C'est précisément là que le bât blesse. Un médecin de famille ou un physiothérapeute consulté rapidement peut éviter qu'une blessure bénigne ne devienne une incapacité durable. Les signaux qui doivent alerter sont clairs : une douleur qui persiste plus de quelques jours, un engourdissement, une perte de force, une raideur au réveil ou un gonflement qui ne diminue pas. Face à ces symptômes, l'avis d'un professionnel de la santé n'est pas un luxe, mais une précaution de base.

Le froid, la fatigue et les longues journées

La saison des tournages au Québec expose aussi les équipes à des conditions climatiques changeantes. Les journées de tournage dépassent fréquemment dix à douze heures, parfois de nuit, ce qui perturbe le sommeil et augmente le risque d'erreurs et de blessures. La fatigue accumulée diminue la vigilance et la coordination, deux facteurs directement liés aux accidents de travail.

Un professionnel de la santé peut aider à reconnaître les signes d'épuisement et à mettre en place des stratégies simples : hydratation régulière, protection contre le froid, étirements avant les scènes physiques, gestion du sommeil entre deux journées de tournage. Ces conseils, adaptés à chaque personne, valent particulièrement pour les figurants occasionnels qui ne sont pas habitués au rythme d'un plateau.

Vos droits en cas d'accident

Un accident survenu pendant le travail sur un plateau peut ouvrir droit à une indemnisation. La CNESST prévoit un régime de réparation pour les lésions professionnelles, mais encore faut-il que l'incident soit correctement documenté. Le premier réflexe doit être médical : consulter sans tarder un médecin, faire consigner la blessure et conserver le rapport. C'est ce document qui établira le lien entre la lésion et le tournage.

Un suivi médical rigoureux protège la santé du travailleur, mais il constitue aussi la preuve la plus solide en cas de démarche d'indemnisation.

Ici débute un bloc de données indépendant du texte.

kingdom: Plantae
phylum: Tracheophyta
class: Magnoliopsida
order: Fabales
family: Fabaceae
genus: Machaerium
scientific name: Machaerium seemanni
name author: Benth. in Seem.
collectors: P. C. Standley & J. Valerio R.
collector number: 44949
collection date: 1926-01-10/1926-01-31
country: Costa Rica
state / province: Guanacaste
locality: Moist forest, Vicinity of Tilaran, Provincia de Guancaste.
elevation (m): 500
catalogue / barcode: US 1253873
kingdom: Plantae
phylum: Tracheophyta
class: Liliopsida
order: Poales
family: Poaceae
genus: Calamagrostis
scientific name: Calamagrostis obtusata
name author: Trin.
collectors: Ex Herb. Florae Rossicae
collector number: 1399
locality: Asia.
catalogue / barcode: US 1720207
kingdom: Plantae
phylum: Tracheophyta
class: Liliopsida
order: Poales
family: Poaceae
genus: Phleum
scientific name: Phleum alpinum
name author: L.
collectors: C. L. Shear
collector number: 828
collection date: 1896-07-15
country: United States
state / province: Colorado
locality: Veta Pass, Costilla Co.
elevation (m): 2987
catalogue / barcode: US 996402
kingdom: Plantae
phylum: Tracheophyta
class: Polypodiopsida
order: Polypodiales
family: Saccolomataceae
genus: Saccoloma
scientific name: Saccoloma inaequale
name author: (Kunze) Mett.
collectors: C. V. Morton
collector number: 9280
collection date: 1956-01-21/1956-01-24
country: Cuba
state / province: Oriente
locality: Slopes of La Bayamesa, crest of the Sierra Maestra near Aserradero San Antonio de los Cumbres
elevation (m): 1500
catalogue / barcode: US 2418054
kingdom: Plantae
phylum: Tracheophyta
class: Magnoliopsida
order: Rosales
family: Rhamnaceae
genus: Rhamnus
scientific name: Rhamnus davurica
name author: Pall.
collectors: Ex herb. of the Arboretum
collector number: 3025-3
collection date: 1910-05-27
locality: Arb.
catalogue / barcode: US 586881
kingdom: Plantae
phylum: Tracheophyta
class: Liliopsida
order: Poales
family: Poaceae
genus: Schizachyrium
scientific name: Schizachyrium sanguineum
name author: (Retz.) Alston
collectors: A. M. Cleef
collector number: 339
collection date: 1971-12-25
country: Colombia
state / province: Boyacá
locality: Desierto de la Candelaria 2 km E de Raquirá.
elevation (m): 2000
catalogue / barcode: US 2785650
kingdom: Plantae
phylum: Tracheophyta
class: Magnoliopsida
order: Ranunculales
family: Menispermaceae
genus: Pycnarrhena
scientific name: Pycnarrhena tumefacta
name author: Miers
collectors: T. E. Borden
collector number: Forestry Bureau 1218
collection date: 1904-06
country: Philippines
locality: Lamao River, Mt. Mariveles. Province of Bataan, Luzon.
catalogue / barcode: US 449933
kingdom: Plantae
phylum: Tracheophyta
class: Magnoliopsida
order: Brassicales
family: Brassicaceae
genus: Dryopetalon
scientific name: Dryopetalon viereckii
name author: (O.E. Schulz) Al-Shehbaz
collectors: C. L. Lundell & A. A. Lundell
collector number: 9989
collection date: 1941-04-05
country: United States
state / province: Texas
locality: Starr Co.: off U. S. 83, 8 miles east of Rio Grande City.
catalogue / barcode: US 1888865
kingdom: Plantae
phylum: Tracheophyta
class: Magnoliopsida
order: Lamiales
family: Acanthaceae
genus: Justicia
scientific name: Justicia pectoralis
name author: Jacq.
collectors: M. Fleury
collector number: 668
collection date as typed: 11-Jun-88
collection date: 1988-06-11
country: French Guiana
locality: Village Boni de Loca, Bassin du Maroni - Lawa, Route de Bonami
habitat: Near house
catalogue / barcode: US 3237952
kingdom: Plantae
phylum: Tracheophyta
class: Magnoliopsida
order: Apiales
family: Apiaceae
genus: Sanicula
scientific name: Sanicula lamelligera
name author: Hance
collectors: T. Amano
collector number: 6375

Négliger la consultation initiale, c'est risquer de se retrouver, des semaines plus tard, avec une douleur persistante et aucun document pour l'expliquer.

Quand consulter un expert

Que l'on soit figurant pour la première fois ou technicien chevronné, quelques principes valent pour toute la saison 2026. Ne jamais ignorer une douleur qui s'installe. Consulter un médecin dès qu'un symptôme dépasse le simple inconfort passager. S'informer, avant même le premier jour de tournage, des consignes de sécurité de la production.

Un médecin, un physiothérapeute ou un professionnel de la santé au travail peut évaluer une blessure, orienter vers les bons examens et prévenir les complications. Sur Expert Zoom, il est possible de trouver rapidement un professionnel de la santé pour obtenir un avis, poser ses questions et savoir si une consultation en personne s'impose.

Le cinéma québécois se porte bien, et c'est une excellente nouvelle pour l'emploi culturel. Mais aucun rôle, aussi bref soit-il, ne vaut la peine de compromettre sa santé. Sur un plateau comme ailleurs, prévenir reste toujours plus simple que guérir.

Cet article est fourni à titre informatif et ne remplace pas un avis médical personnalisé. En cas de blessure ou de symptôme préoccupant, consultez un professionnel de la santé qualifié.